Emergono aspetti del mondo di quegli anni intrisi di politica e gossip, drammi e facezie, un modo di porsi e di affrontare la gloria, la fama, in maniera frontale, diretta. Da uomini prima che da stelle dello sport. E gli uomini mettono a nudo sì il loro talento, la loro bravura, ma anche le molte vulnerabilità che portarono (oltre al trionfo in Cile) a batoste insopportabili. Le ultime due puntate saranno dedicate alla trasferta per la finale di Davis nel Cile insanguinato di Pinochet, nel 1976: trasferta tormentata, accompagnata da demagogie, polemiche e veleni tipici della nostrana ipocrisia, solo due anni prima di partecipare eccome – nell’indifferenza assoluta – ai Mondiali di calcio nell’Argentina del dittatore Videla e dei desaparecidos. Di cui l’Italia sapeva bene, in assoluto silenzio.

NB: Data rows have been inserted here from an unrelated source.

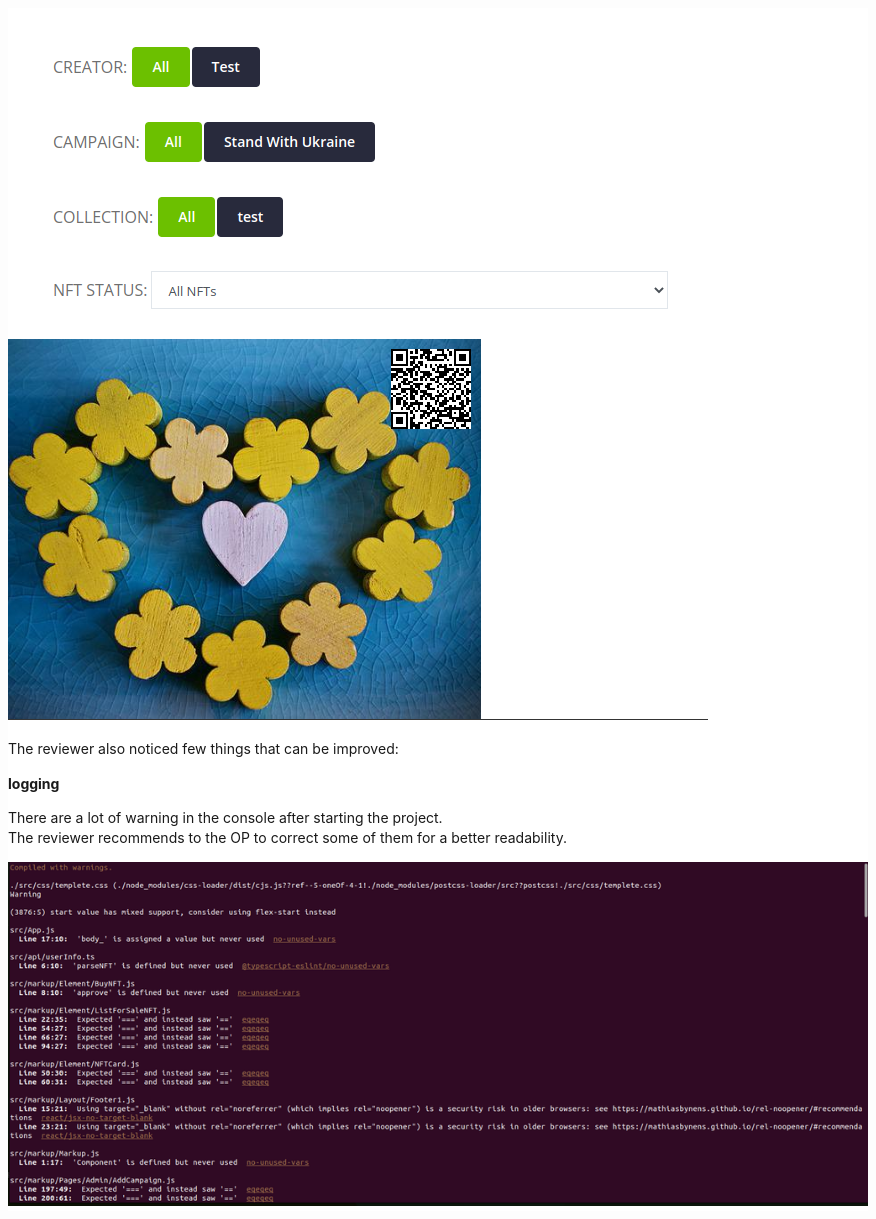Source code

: ![img.png](assets/mint_nft.png)

The reviewer also noticed few things that can be improved:

**logging**

There are a lot of warning in the console after starting the project.<br>
The reviewer recommends to the OP to correct some of them for a better readability.

![img.png](assets/console_warnings.png)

“Una squadra” ha un punto debole: nel suo montaggio tambureggiante, nei suoi salti temporali e nel succedersi ritmico degli eventi, rischia di escludere chi non conosce o non ama il tennis. Sarebbe un peccato, perché quegli anni sono il diario di un Paese, oltre che la storia, la leggenda, di una formidabile squadra.